Sorry I've been so MIA!  Things are going well.  A little over a month ago I was having pains in my lower abdomen which turned out to be contractions (not Braxton Hicks).  The doc said I needed to slow down, drink lots of fluids and focus on getting more sleep.  And here we are 36 weeks (9 mo) along and if you view the "watch me grow" page you can clearly see that I'm doing well and growing.... 

It's pretty hot here Texas reaching triple digits often so most of my time is being spent indoors these days.  Once we get to being full term (38 weeks) I hope to get out in the late evenings for a nice walks with Jeff.  I miss being able to be active and even though I'm following doctors orders it's still very hard.  I'm so happy we've had such a healthy pregnancy and no bed rest has been assigned.  I know to some of you reading you'd think bed rest sounds awesome, but I find that very hard to believe.  Just being told I needed to slow down, stop when I'm tired, listen to my body, etc. has been hard enough.  I could not imagine being told I need to stay in bed.  Sounds awful to me.  Not to mention, being in bed anyways is uncomfortable so having to STAY in bed is even worse. 

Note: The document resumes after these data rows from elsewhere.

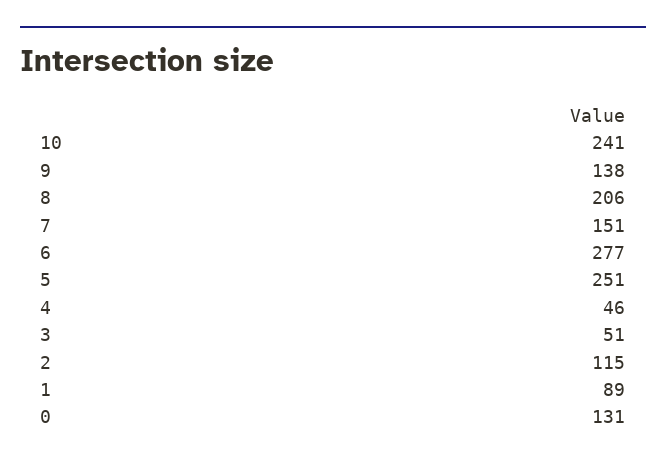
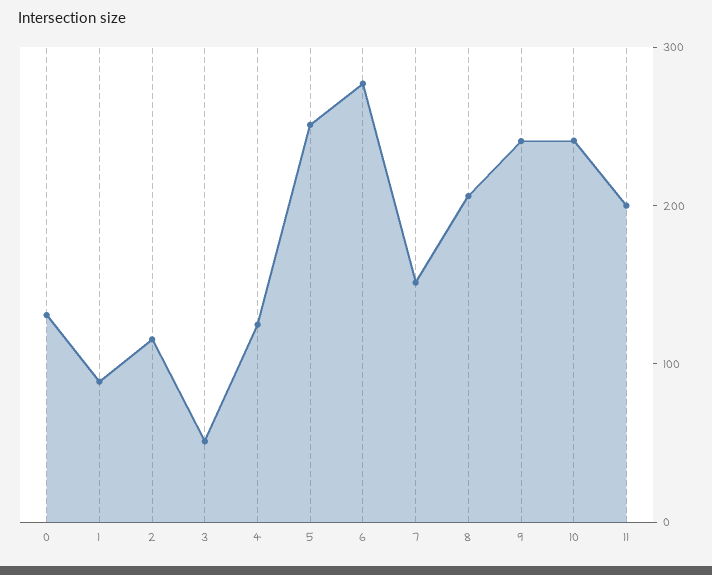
  {
    "10": 241,
-   "9": 138,
+   "9": 240,
    "8": 206,
    "7": 151,
    "6": 277,
    "5": 251,
-   "4": 46,
+   "4": 120,
    "3": 51,
    "2": 115,
    "1": 89,
-   "0": 131
+   "0": 131,
+   "11": 200
  }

Hannah's nursery is all ready to go!  Completely decorated.  I've washed all the bedding, clothes, blankets, burp clothes and new light/fan installed.  We've assembled the stroller, swing, bassinet, etc.  Jeff's getting help from one of our neighbors to show him how to properly install the car seat! Also, a few months ago we enrolled in two parenting/baby classes through the hospital we are delivering at...Labor in a Day and Baby Care/CPR.  Both are six hour classes that kinda run you through everything you "need" to know.  We took the first class a couple weeks ago and the second one this past Saturday.  Very informative!  While I feel I know a lot about babies in general, an infant is NOT something I know much about.  So it was nice to learn some things that we hadn't already read about in the million baby books we have. 

28 days until our due date!  August 8th!